An equation of a circle is $x^2+y^2-x+2y+1=0$.

Consider the equation of a circle: $x^2+y^2-x+2y+1=0$

$\begin{array}{rcl}\left(x^2-2·\frac{1}{2}·x\right)+\left(y^2+2·1·y\right)+1& =& 0\\ \left(x^2-2·\frac{1}{2}·x+{\left(\frac{1}{2}\right)}^2\right)-{\left(\frac{1}{2}\right)}^2+\left(y^2+2·1·y+1^2\right)-1^2+1& =& 0\\ {\left(x-\frac{1}{2}\right)}^2+(y+1{)}^2& =& \frac{1}{4}\\ {\left(x-\frac{1}{2}\right)}^2+(y+1{)}^2& =& {\left(\frac{1}{2}\right)}^2\end{array}$

The above equation is standard form of the circle with radius $\frac{1}{2}$ and center $\left(\frac{1}{2},-1\right)$.

Graph is as follows:

To find the $x-$intercepts, substitute $y=0$ and solve for $x$.

$\begin{array}{rcl}{\left(x-\frac{1}{2}\right)}^2+(0+1{)}^2& =& {\left(\frac{1}{2}\right)}^2\\ {\left(x-\frac{1}{2}\right)}^2& =& -\frac{3}{4}\end{array}$

This equation has no solution because square of a number is never negative. Therefore, there is no $x-$intercept.

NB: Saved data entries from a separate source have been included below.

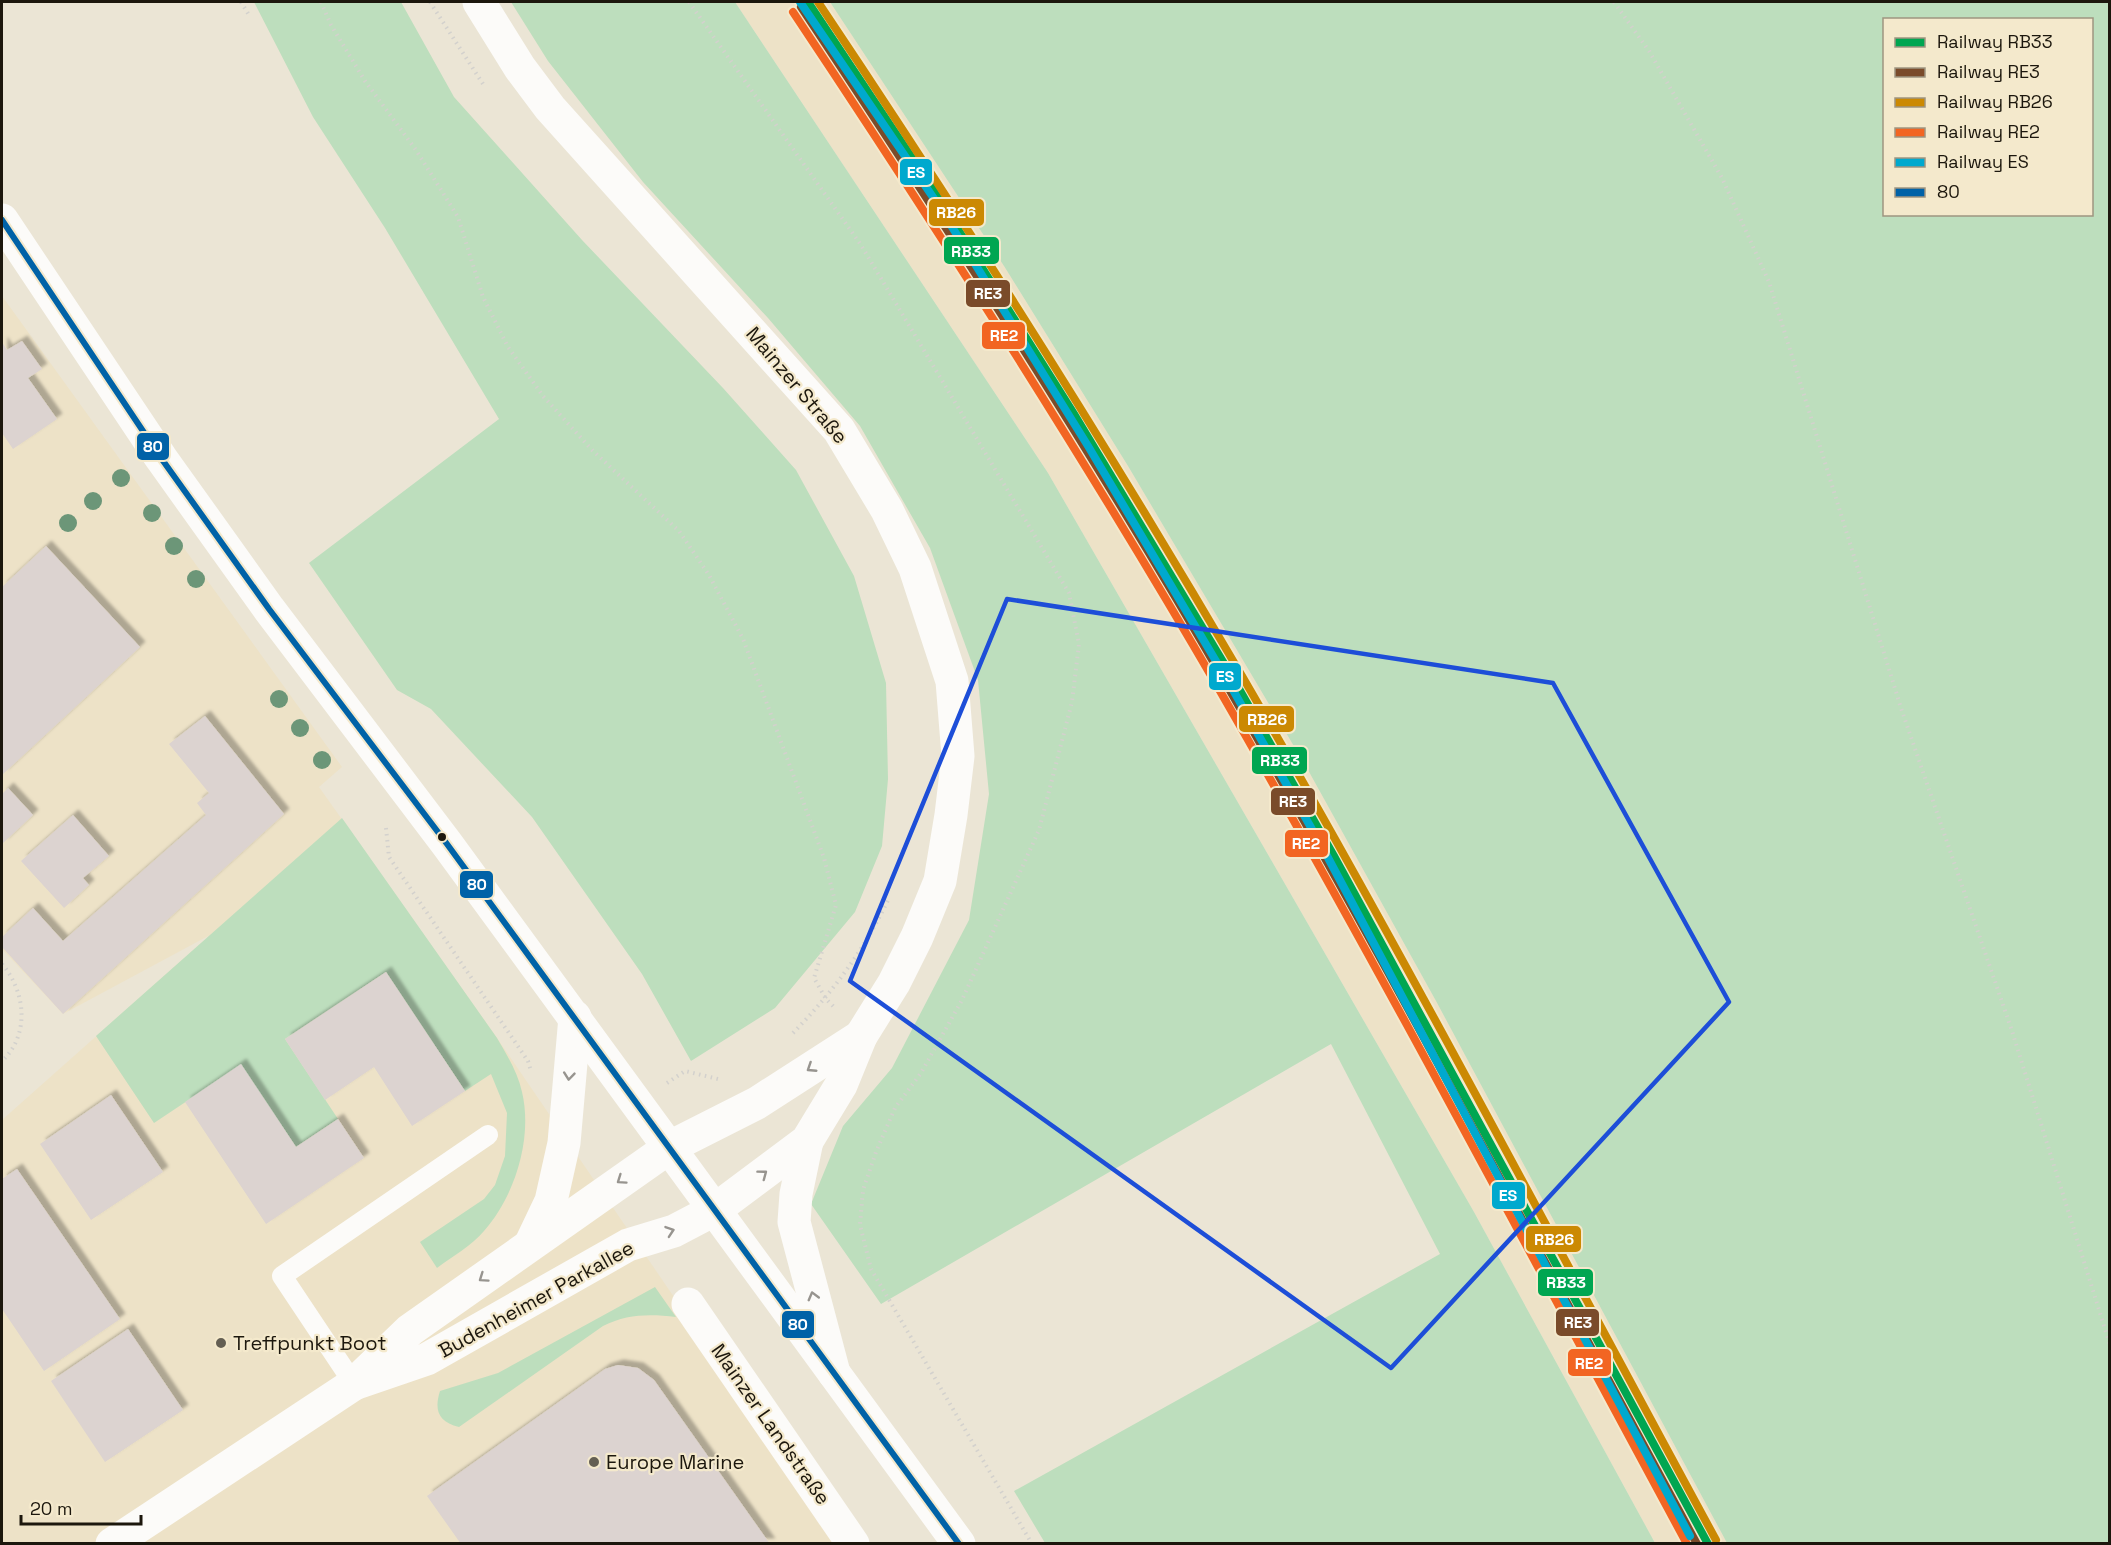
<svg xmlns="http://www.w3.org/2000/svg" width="2111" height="1545" viewBox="0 0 2111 1545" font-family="'Space Grotesk',sans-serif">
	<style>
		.built { fill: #ede2c7 }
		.green { fill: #bddebd; fill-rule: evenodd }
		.building { fill: #dcd3d0; filter: url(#shadow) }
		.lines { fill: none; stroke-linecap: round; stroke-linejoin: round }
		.path { stroke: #d3d1cd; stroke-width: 4; stroke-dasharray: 1.5 4.5; stroke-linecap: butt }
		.service { stroke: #fcfbf9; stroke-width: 20 }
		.minor { stroke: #fcfbf9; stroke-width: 33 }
		.secondary { stroke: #fcfbf9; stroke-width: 33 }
		.bus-1-casing { stroke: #f4e9cc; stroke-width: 10 }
		.bus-1 { stroke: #0062a7; stroke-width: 6 }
		.rail-1-casing { stroke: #f4e9cc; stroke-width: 12 }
		.rail-2-casing { stroke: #f4e9cc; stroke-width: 12 }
		.rail-3-casing { stroke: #f4e9cc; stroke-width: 12 }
		.rail-4-casing { stroke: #f4e9cc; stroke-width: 12 }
		.rail-5-casing { stroke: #f4e9cc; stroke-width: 12 }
		.rail-1 { stroke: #00a651; stroke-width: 8 }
		.rail-2 { stroke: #7a4b2a; stroke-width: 8 }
		.rail-3 { stroke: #cb8903; stroke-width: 8 }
		.rail-4 { stroke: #f26522; stroke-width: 8 }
		.rail-5 { stroke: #00a9ce; stroke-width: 8 }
		.tree { fill: #6c9678 }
		.oneway { stroke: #97948f }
		.marked { fill: none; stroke: #1d4ed8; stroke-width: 4.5; stroke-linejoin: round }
		.bus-dot { fill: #1c170d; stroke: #f4e9cc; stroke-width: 2 }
		.poi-dot { fill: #645f53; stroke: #f4e9cc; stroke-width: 2 }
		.labels { text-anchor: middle; stroke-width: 4.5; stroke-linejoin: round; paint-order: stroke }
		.street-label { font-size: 20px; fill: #1c170d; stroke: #f4e9cc }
		.poi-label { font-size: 20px; fill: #1c170d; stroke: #f4e9cc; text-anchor: start }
		.line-badge { stroke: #f4e9cc; stroke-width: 2 }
		.badge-label { font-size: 16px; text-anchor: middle; font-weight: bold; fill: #fff }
	</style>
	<defs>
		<filter id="shadow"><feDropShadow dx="5.5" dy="-5.5" stdDeviation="1.5" flood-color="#0004"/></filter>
	</defs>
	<rect width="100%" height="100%" fill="#ebe5d5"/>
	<g class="built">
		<polygon points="735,2 830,2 1004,266 1128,466 1308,770 1436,1001 1727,1543 1655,1543 1474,1212 1048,473"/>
		<polygon points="2,296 342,767 319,787 497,1038 842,1543 2,1543 2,1120 210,935 63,1014 2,949"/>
	</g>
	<g class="green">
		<polygon points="254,2 401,2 454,97 582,240 723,388 796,470 854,576 886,683 888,779 882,846 855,912 775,1008 691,1061 642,974 532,817 431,709 397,690 309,563 499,419 385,228 313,117"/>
		<polygon points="511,2 735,2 1048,473 1474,1212 1655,1543 1045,1543 1014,1491 1440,1254 1331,1044 881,1304 811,1204 843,1126 892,1068 969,920 989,794 978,680 930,548 860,426 768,318 643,182 548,61"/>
		<path d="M 830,2 L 2109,2 L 2109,1543 L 1727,1543 L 1436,1001 L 1308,770 L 1128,466 L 1004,266 ZM 1884,20 L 2092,20 L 2092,214 L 1884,214 Z"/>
		<path d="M 342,818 L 497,1038 C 507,1055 518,1073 522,1092 C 533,1138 515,1196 484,1231 C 471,1246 453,1256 437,1268 L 420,1242 L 484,1199 L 495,1185 L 505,1156 L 507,1113 L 491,1074 L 465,1091 L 386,972 L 285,1039 L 338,1119 L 296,1147 L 241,1065 L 154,1123 L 96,1036 Z"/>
		<path d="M 655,1287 L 676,1317 C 649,1314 627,1314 603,1326 L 459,1427 C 438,1422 434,1410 440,1391 L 498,1373 Z"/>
	</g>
	<g class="building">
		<polygon points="22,341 42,369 28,378 57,419 13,449 2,433 2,342 7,350"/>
		<polygon points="46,546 140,647 2,775 2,587"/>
		<polygon points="205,716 284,814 63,1014 2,947 2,937 33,908 63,941 206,815 197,803 209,793 169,744"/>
		<polygon points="8,788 33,815 2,844 2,794"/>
		<polygon points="73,815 109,856 83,878 89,885 64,908 21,861"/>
		<polygon points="386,972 465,1091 412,1126 374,1067 325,1100 285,1039"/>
		<polygon points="241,1064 296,1147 338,1119 364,1158 266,1224 185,1102"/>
		<polygon points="111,1095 163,1172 91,1220 40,1144"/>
		<polygon points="17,1169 120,1319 44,1371 2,1309 2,1179"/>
		<polygon points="128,1329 183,1410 105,1462 51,1381"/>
		<polygon points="618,1365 638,1368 654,1380 770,1544 461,1544 427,1496 605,1369"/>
	</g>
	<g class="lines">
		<g class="path">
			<polyline points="241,2 249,15"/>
			<polyline points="321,2 331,25 365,81 416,150 458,217 483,297 508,347 543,396 592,450 679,531 709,575 743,639 824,858 836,905 814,978 826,999 836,1009"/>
			<polyline points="430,2 483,84"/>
			<polyline points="689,2 861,245 1069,593 1079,644 1072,702 1039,830 962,1000 921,1073 895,1108 876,1152 863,1190 860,1225 871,1269 1032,1544"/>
			<polyline points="1614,2 1649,51 1722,178 1769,282 1901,708 2012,1031 2110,1345"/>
			<polyline points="386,828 389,857 528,1061 531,1071"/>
			<path d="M 2,964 C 26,992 30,1035 2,1061"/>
			<path d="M 793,1033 C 833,992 865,949 889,898"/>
			<polyline points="667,1083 685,1071 718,1079"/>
		</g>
		<polyline class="service" points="354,1384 282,1276 488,1135"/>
		<g class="minor">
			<polyline points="807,1141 796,1194 794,1222 834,1373"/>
			<polyline points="531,1243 551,1201 564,1143 575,1017"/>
			<polyline points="688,1304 853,1544"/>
			<polyline points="354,1384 427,1359 628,1245 674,1231 716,1209 807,1141 841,1085 861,1036 894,983 917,937 940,881 951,815 958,756 952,681 915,568 887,510 839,430 550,108 520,68 479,2"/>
			<polyline points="112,1544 354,1384 410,1330 670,1147 757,1103 861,1036"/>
		</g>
		<polyline class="secondary" points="2,220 161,458 269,609 447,844 959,1544"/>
		<g class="bus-1-casing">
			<polyline id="bus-1" points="2,220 161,458 269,609 447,844 959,1544"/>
		</g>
		<use href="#bus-1" class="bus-1"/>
		<g class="rail-1-casing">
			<polyline id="rail-1" points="808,2 930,185 1074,414 1234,680 1334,856 1708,1544"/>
		</g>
		<g class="rail-2-casing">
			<path id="rail-2" d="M 801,7 C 949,230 1095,456 1229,689 C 1391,970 1542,1258 1697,1544"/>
		</g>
		<g class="rail-3-casing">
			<path id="rail-3" d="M 818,2 C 966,223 1108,447 1242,676 C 1407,960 1559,1251 1716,1540"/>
		</g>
		<g class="rail-4-casing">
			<path id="rail-4" d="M 793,12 C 941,234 1086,460 1220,691 C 1382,972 1533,1259 1687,1544"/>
		</g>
		<g class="rail-5-casing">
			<polyline id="rail-5" points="800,2 939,206 1088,446 1229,683 1326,854 1690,1536"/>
		</g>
		<use href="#rail-1" class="rail-1"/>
		<use href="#rail-2" class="rail-2"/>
		<use href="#rail-3" class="rail-3"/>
		<use href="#rail-4" class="rail-4"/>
		<use href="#rail-5" class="rail-5"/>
	</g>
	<g class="tree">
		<circle cx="121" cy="478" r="9"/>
		<circle cx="93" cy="501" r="9"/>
		<circle cx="152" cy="513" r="9"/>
		<circle cx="68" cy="523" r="9"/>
		<circle cx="174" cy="546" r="9"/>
		<circle cx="196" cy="579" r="9"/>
		<circle cx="279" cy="699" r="9"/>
		<circle cx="300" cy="728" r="9"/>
		<circle cx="322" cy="760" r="9"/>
	</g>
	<defs><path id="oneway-chevron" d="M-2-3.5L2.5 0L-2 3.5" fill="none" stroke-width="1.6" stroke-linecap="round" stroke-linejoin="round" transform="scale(1.5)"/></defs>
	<g class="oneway">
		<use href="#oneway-chevron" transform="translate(811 1068) rotate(147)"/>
		<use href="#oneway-chevron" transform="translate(569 1076) rotate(96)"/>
		<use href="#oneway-chevron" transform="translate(763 1174) rotate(-37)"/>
		<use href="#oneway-chevron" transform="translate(621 1180) rotate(145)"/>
		<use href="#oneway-chevron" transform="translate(670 1231) rotate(-19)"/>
		<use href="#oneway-chevron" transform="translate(483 1278) rotate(145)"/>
		<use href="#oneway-chevron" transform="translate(813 1296) rotate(-105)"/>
	</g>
	<path class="marked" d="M 1007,599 L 1553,683 L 1729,1002 L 1391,1368 L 850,981 Z"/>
	<circle class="bus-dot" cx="442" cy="837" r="5"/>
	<g class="poi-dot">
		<circle cx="221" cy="1343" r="6"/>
		<circle cx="594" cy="1462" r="6"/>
	</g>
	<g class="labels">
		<g class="street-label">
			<text transform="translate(797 385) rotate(50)" y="7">Mainzer Straße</text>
			<text transform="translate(536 1299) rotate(-29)" y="7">Budenheimer Parkallee</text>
			<text transform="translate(771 1424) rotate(55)" y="7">Mainzer Landstraße</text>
		</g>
		<g class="poi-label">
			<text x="233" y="1350">Treffpunkt Boot</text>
			<text x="606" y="1469">Europe Marine</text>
		</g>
	</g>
	<g class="line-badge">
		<rect x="899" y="158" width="34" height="28" rx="6" fill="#00a9ce"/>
		<rect x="928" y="198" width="57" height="29" rx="6" fill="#cb8903"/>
		<rect x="943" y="236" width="57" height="29" rx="6" fill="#00a651"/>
		<rect x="965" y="279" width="46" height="29" rx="6" fill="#7a4b2a"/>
		<rect x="981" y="321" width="45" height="29" rx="6" fill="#f26522"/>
		<rect x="136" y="432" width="34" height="29" rx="6" fill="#0062a7"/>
		<rect x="1208" y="662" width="34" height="29" rx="6" fill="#00a9ce"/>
		<rect x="1238" y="705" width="57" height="28" rx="6" fill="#cb8903"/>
		<rect x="1251" y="746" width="57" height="29" rx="6" fill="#00a651"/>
		<rect x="1270" y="787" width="46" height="29" rx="6" fill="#7a4b2a"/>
		<rect x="1284" y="829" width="45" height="29" rx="6" fill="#f26522"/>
		<rect x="459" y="870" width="35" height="29" rx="6" fill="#0062a7"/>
		<rect x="1491" y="1181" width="35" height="29" rx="6" fill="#00a9ce"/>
		<rect x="1525" y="1225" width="57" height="28" rx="6" fill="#cb8903"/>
		<rect x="1537" y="1268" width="57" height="29" rx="6" fill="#00a651"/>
		<rect x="1555" y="1308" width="45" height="29" rx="6" fill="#7a4b2a"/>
		<rect x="781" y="1310" width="34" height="29" rx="6" fill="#0062a7"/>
		<rect x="1567" y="1348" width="45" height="29" rx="6" fill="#f26522"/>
	</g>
	<g class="badge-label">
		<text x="916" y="178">ES</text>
		<text x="956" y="218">RB26</text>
		<text x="971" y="257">RB33</text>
		<text x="988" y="299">RE3</text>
		<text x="1004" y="341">RE2</text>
		<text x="153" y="452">80</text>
		<text x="1225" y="682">ES</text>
		<text x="1267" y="725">RB26</text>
		<text x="1280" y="766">RB33</text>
		<text x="1293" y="807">RE3</text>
		<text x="1306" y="849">RE2</text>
		<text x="477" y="890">80</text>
		<text x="1508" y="1201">ES</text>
		<text x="1554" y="1245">RB26</text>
		<text x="1566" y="1288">RB33</text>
		<text x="1578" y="1328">RE3</text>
		<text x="798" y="1330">80</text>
		<text x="1589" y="1369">RE2</text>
	</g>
	<rect width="2111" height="1545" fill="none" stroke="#1c170d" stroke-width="6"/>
	<rect x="1883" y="18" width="210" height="198" fill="#f4e9cc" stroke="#9e9580" stroke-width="1.5"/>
	<rect x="1895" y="38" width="30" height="9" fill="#00a651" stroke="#9e9580" stroke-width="1.5"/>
	<text x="1937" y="48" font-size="18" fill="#1c170d">Railway RB33</text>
	<rect x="1895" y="68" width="30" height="9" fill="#7a4b2a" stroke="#9e9580" stroke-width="1.5"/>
	<text x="1937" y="78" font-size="18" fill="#1c170d">Railway RE3</text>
	<rect x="1895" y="98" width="30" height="9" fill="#cb8903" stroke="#9e9580" stroke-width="1.5"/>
	<text x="1937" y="108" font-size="18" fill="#1c170d">Railway RB26</text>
	<rect x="1895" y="128" width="30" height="9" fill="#f26522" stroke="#9e9580" stroke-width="1.5"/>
	<text x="1937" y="138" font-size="18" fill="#1c170d">Railway RE2</text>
	<rect x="1895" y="158" width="30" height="9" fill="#00a9ce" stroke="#9e9580" stroke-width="1.5"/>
	<text x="1937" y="168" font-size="18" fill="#1c170d">Railway ES</text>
	<rect x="1895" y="188" width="30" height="9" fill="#0062a7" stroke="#9e9580" stroke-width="1.5"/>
	<text x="1937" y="198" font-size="18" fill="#1c170d">80</text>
	<path d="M21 1515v9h120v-9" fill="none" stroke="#1c170d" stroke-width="3"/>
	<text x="30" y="1515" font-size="18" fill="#1c170d" stroke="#f4e9cc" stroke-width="4.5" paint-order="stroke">20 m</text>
</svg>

To find the $y-$intercepts, substitute $x=0$ and solve for $y$.

$\begin{array}{rcl}{\left(0-\frac{1}{2}\right)}^2+(y+1{)}^2& =& {\left(\frac{1}{2}\right)}^2\\ \frac{1}{4}+(y+1{)}^2& =& \frac{1}{4}\\ (y+1{)}^2& =& 0\\ y+1& =& 0\\ y& =& -1\end{array}$

Therefore, the $y-$intercept is $(0,-1)$